A snowclone is a particular kind of cliche, popularly originated by Geoff Pullum. The name comes from Dr. Pullum’s much-maligned “If Eskimos have N words for snow, X surely have Y words for Z”. An easier example might be “X is the new Y.” The short definition of this neologism might be n. fill-in-the-blank headline. The phenomenon is real enough to have 90,000 Google hits as of this moment and a Wikipedia entry.
The definition of snowclone is somewhat fluid, by its nature, but there are some ground rules. I consider a high number of google hits with significant variation evidence for a phrase’s snowclonehood. Snowclones are a subset of cliches, but not all cliches are snowclones. (Depending how how strictly you define “cliche”, not all snowclones are cliches, either.) Your favorite Simpsons quote is not necessarily a snowclone.
I first discussed snowclones here.
Who’s responsible for this thing? My name is Erin, and I have a B.A. and (almost) an M.A. in linguistics, specifically computational linguistics for the latter degree. Generally, I am interested in sociolinguistics and discourse, which I think snowclones illustrate a bit of each of. I wrote the original snowclone article on Wikipedia, but it was immediately nominated for deletion on the basis of being too neologistic. I’m glad there’s a thriving snowclone article there now, but I’m a little bitter that it isn’t mine anymore. (Not that anything on Wikipedia ever really belongs to anyone.)
I also drew the snowman with a snowcone hat with his clone army you see on the main page.
1 July 2007: more adminstrative notes
As of today, I have at least 40 more snowclones queued up to be posted. I am holding off on taking suggestions until I get through them, although comments are open as you can see. I intend to post at least one snowclone a week until I get through my queue. All posts should be searchable, so if you do have a suggested addition to the database, please do a search before sending me a suggestion!
I am trying to make this comprehensive and consistently formatted, but as a blog getting it to that state is an organic process. You will see it get prettier as we go, I hope.
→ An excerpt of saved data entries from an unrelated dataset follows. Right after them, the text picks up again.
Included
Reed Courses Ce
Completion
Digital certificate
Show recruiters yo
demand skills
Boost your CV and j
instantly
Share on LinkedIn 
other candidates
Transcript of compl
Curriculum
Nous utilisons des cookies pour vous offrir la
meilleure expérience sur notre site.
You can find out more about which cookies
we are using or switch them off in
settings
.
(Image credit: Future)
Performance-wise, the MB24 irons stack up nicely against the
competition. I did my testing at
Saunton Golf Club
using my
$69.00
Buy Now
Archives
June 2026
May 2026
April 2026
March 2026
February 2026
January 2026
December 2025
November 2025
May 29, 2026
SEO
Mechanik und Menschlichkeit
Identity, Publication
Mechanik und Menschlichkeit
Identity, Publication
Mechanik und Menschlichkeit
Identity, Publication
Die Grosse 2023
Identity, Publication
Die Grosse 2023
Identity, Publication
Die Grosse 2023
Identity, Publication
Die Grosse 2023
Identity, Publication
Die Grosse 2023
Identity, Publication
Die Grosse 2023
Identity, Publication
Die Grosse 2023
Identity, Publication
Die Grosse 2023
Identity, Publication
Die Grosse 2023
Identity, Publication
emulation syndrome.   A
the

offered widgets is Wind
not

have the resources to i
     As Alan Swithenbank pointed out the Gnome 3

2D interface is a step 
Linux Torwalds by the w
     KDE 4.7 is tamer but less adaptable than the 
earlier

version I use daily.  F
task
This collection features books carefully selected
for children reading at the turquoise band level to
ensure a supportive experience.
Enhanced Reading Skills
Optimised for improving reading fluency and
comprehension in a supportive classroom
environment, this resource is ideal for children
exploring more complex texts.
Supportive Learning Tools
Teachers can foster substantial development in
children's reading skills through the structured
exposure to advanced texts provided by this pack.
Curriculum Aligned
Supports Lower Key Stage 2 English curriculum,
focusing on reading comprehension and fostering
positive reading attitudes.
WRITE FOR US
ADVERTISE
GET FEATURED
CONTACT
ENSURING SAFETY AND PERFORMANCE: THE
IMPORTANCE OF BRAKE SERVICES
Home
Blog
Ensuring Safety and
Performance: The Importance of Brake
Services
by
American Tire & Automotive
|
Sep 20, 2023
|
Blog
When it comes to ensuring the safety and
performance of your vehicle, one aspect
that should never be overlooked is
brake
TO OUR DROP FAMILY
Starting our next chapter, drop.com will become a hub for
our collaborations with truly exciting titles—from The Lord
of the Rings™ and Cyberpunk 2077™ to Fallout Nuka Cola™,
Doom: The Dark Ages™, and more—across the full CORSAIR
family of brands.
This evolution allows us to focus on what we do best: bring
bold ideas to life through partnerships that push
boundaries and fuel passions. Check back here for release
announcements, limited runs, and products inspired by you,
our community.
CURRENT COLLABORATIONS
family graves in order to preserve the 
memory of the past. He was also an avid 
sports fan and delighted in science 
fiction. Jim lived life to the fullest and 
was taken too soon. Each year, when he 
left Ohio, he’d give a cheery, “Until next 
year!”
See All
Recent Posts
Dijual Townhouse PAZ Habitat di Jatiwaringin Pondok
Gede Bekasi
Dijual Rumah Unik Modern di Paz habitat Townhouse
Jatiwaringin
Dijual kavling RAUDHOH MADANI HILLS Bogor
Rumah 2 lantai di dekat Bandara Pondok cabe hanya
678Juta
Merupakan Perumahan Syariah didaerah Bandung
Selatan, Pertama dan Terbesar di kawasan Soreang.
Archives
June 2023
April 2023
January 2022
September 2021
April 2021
I haven’t ironed out the formatting exactly, and I don’t always remember everything I want to say about a particular snowclone when I write its post, so I hope you can help me by commenting when you see information missing.
31 August 2007: The queue
I have now added a “Queue” page for all the as-yet unblogged snowclones. If you don’t see the one you’re thinking of there, please suggest it in comments.
1 My usage varies freely, as far as I can tell, between “the snowclone database” and “the snowclones database”. Be welcome to use either.